Comment décrirait-on l’humour de Rosalie Vaillancourt? Hmm. Un brin engagé mais surtout irrévérencieux. Celui de Claudine Mercier? On peut dire qu’elle excelle dans les personnages. Cathy Gauthier? Humour (de moins en moins) vulgaire, tendance anecdotes de banlieue. Virginie Fortin? Stand-up. Maude Landry? Humour absurde. Mais pour Juste pour rire, tout ça, c’est peut-être juste de l’humour de femmes.
L’organisation vient de dévoiler les dates de ses prochains galas, dont le thème général est «décortiquer les composantes du rire». On y trouve les thématiques suivantes: personnages, engagé, absurde, stand-up, raconteurs, et… féminin.

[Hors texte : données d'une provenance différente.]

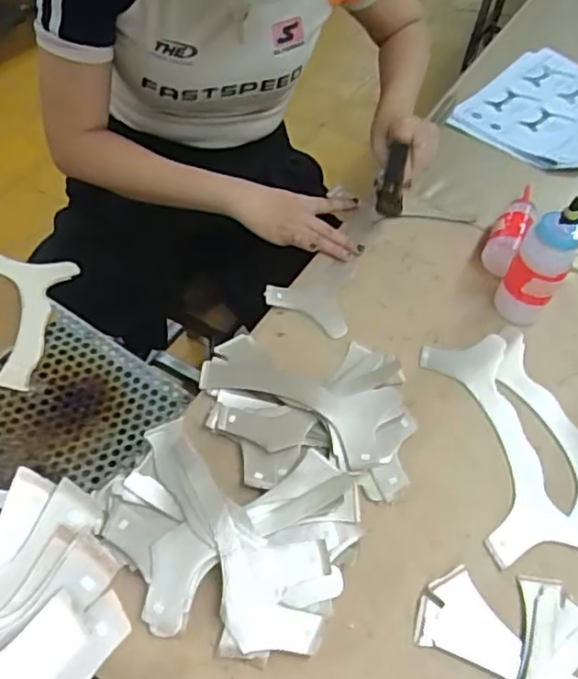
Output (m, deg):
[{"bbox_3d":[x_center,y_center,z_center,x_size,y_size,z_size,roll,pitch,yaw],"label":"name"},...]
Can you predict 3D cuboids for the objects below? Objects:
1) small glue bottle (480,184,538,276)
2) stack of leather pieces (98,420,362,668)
[{"bbox_3d":[0.267,-0.135,0.755,0.041,0.039,0.151,27,54,16],"label":"small glue bottle"},{"bbox_3d":[-0.055,0.156,0.521,0.209,0.041,0.167,16,52,8],"label":"stack of leather pieces"}]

Mais qu’est-ce c’est que cet humour féminin, qui aurait en commun Katherine Levac, Lise Dion, Mariana Mazza et Clémence Desrochers? On nous dit que c’est pour refléter «la grande place des femmes en humour». Lors d’une soirée récente dans un cabaret d’humour, il y avait plus d’hommes faisant des jokes de gars qui se rend au gym contre son gré (3) que de filles (1). Peut-être faudrait-il alors un gala sur les gars qui vont au gym, étant donné qu’ils prennent une si grande place dans l’humour québécois? Lors de cette même soirée, trois hommes parlaient de leur cueillette forcée – par leur blonde – de fruits d’automne (pommes: 2, courges : 1): peut-être aussi envisager de programmer un gala en automne, puisque la thématique semble si porteuse?
Dans un courriel envoyé par Juste pour rire aux humoristes et qu’une source anonyme m’a fait parvenir, on se fait rassurant: «Très important: ce gala n’aura rien d’une soirée de “fifilles”! Tout le monde peut proposer un texte pour ce gala», poursuivant que les filles, quant à elles, ne seront pas obligées de parler de menstruations. Fiou! Le courriel continue avec des suggestions de numéros, dont celle-ci, sur la culture du viol: «Les hommes priés de se montrer discrets dans une manifestation sur la culture du viol: non-sens». Parce que tant qu’à proposer des sujets de numéros, pourquoi ne pas proposer l’angle directement? Mais pas un angle trop «fifille», là, ni trop féministe: le numéro sur le sable dans la vagin a déjà été fait. Non: pour faire changement, un point de vue qui souligne comment au fond, dans la culture du viol, c’est les hommes encore une fois qui font pitié. Autrement dit, ce gala «féminin» n’est pas vraiment réservé aux femmes, aussi maladroit cela aurait-il pu être. Il fait aussi de la place aux hommes qui voudraient rire des filles, comme si le sujet n’était pas déjà assez exploité.
On pourrait saluer l’initiative de Juste pour rire de faire plus de place aux femmes en humour si ce n’était de ce courriel, qui a de quoi inciter davantage les filles à abandonner l’humour que de proposer un numéro sur la masturbation. Compte tenu de la vilaine tendance de Juste pour rire à relayer les femmes au second plan, on peut aussi douter de la bonne intention. Encore une fois cette année, l’animation d’aucun gala n’a été confiée à une femme. Quand ça a été le cas dans les années précédentes, celles-ci étaient généralement accompagnées d’un homme (pour éviter que ça passe pour un gala de «fifilles», j’imagine). On peut supposer que l’animation du gala des femmes fera exception, mais c’est encore drôle: il s’agit du seul gala dont l’animation n’est pas encore annoncée. On se part un pool de prédictions? Je soumets Jean-François Mercier.
On ose aussi espérer que cette place de prestige (ça, c’est la composante ironique de l’humour) accordée aux femmes ne les privera pas de se produire sur les autres galas, en tant qu’humoristes de stand-up ou d’humour absurde à part entière, dans un ratio magnanime – si le passé est garant de l’avenir – d’une ou deux femmes par gala. Toujours, bien sûr, pour refléter la grande place que prennent les femmes en humour.